> **YOUR GOAL**: Copy exactly the line containing "failing tests. Your" and all lines after it, through the last line of the material below; omit everything before it.

======== DATA TO EXAMINE

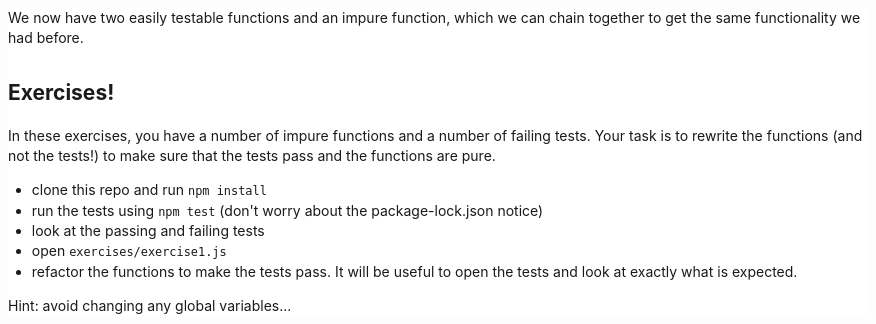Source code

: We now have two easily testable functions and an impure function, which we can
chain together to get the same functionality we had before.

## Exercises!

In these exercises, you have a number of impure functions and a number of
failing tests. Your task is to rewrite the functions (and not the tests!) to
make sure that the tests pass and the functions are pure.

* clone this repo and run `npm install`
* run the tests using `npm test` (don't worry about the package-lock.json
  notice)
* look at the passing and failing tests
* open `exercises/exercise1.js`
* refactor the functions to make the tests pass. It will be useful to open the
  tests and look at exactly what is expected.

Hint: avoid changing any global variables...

================

> **SOLUTION TO THIS EXERCISE**:
failing tests. Your task is to rewrite the functions (and not the tests!) to
make sure that the tests pass and the functions are pure.

* clone this repo and run `npm install`
* run the tests using `npm test` (don't worry about the package-lock.json
  notice)
* look at the passing and failing tests
* open `exercises/exercise1.js`
* refactor the functions to make the tests pass. It will be useful to open the
  tests and look at exactly what is expected.

Hint: avoid changing any global variables...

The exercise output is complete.